YOUR TASKS:
a - In the passage on righteousness, list the things it says you will pray to become or to do, rather than praying only to escape punishment and to get happiness.
b - According to the passage on righteousness, what is the aim of the Word of God?

Hence, when we read in the Sacred Volume, Blessed are
they that hunger and thirst after righteousness, we do ordinarily
conceive the idea, blessed are they that hunger and thirst after being
right, but it rather suggests the thought, blessed are they that hunger
and thirst after being pious. To be pious is, undoubtedly, a good
thing; but only when justice is in the heart of our piety. All
prayers, all praises, all religious observances that have not in them the
earnest desire to be good and do good, are rather odious in the sight of
God than well-pleasing to Him. Cease to do evil learn to do well.
Be constantly aiming to become more and more like your blessed Lord and
Savior, who is the very fountain of justice and righteousness. When
this is the case, then will you pray, not simply to escape punishment and
to get happiness; but you will pray to become heavenly, pray to become
right-minded, pray to overcome every evil and falsity within you.
What doth the Lord require of thee, but to do justly!
In the Sacred Volume there are constantly declarations
that show the essential character of the Divine principle of justice; and
it is a sad thing that the tone of religion is often so much lowered that
the great aim by which religion is oftentimes recommended to people is,
that it manages to get them to heaven, without their being just.
With this the religion of the Word of God has nothing to do; it absolutely
repudiates everything of the kind. The aim of the Word of God is to
make a bad man become a good man. Whereas he had loved what was
iniquitous, he must love what is good; whereas he had loved what was
false, he must be elevated to love what is true; whereas he was a
pestilent troubler of the happiness of others, to bring him into the
loving desire to do all the good he can, and to promote the Lord's kingdom
in every act of life. What doth the Lord require of thee, the
prophet puts it, but to do justly! Not to do justly in the
may of simply executing what is hard; but to do justice lovingly, to
strive from the spirit of good-will to be righteous, and to spread the
principles of right. Light is sown for the righteous, the
Psalmist says; that is, light is sown for the just; and gladness for
the upright in heart. Blessed are they that do his commandments.
Blessed are they. If men would aim, from love to the Lord Jesus, at
overcoming all that is impure and corrupt in their own hearts, they would
find a blessing there directly. Religion would not be as it so often
is, a thing of fear, and terror, and cringing. Religious men would
find heaven descending into themselves. Blessed are they.
Blessed are the pure in heart for they shall see God. And he who
prayerfully follows the Divine Savior, he who years to become a better
man, strives to love the Lord with all his heart, and his neighbors as
himself, will find that heaven will diffuse itself into him, and form in
him a little paradise. Blessed are they that do his commandments.
Justice and judgment are the habitation of his throne.—Ps.

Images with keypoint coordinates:
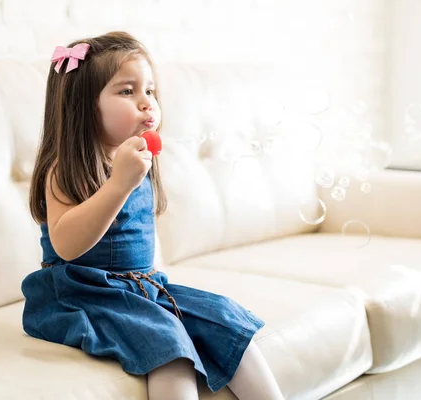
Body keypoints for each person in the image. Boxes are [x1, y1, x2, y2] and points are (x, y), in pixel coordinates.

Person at [22, 31, 286, 400]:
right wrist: (118, 186)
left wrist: (127, 178)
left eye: (151, 91)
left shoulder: (137, 160)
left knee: (226, 323)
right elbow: (67, 246)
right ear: (82, 105)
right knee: (169, 346)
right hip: (81, 293)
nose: (147, 104)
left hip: (144, 287)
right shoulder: (65, 169)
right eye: (127, 91)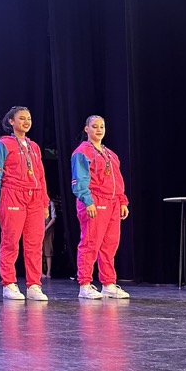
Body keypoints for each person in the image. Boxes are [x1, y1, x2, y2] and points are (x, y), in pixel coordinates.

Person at [0, 107, 50, 301]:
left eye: (29, 118)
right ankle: (9, 284)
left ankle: (34, 285)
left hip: (35, 197)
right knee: (11, 241)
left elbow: (41, 176)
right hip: (12, 195)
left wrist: (45, 202)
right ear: (11, 122)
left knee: (35, 244)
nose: (26, 122)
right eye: (21, 118)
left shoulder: (34, 147)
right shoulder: (3, 145)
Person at [71, 115, 130, 299]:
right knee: (90, 243)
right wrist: (88, 201)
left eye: (102, 126)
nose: (99, 130)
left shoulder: (111, 154)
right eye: (95, 126)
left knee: (110, 245)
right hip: (94, 200)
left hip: (112, 202)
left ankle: (108, 284)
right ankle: (85, 285)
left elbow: (118, 180)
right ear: (86, 129)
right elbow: (80, 179)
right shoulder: (82, 152)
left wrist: (122, 201)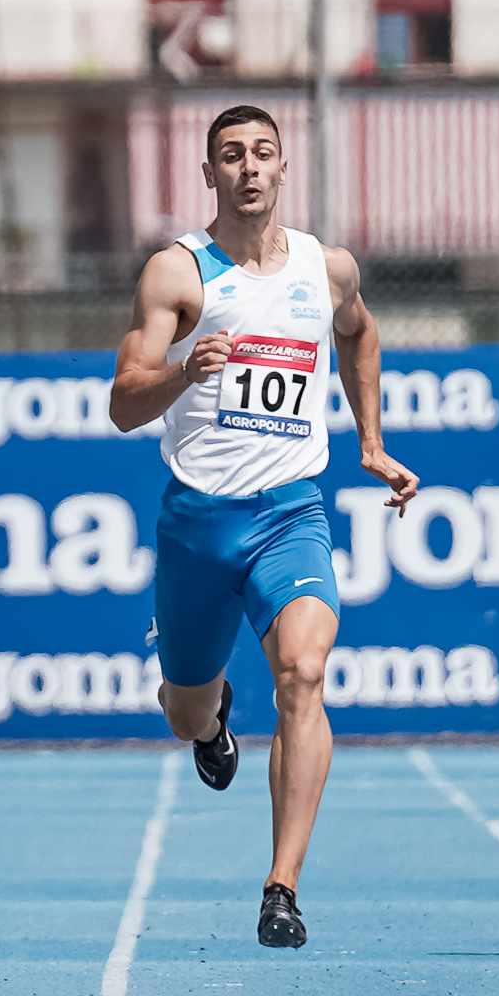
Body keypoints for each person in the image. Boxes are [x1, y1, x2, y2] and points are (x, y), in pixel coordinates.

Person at [106, 104, 418, 950]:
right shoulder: (179, 274)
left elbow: (359, 333)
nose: (249, 167)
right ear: (209, 173)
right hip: (198, 525)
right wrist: (181, 374)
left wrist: (372, 442)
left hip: (289, 513)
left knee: (305, 673)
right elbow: (123, 402)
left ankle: (282, 886)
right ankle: (212, 720)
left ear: (284, 167)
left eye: (263, 153)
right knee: (182, 711)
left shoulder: (328, 267)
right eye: (232, 155)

WRITTEN ANSWERS:
a -
- To become heavenly
- To become right-minded
- To overcome every evil and falsity within you

b - To make a bad man become a good man.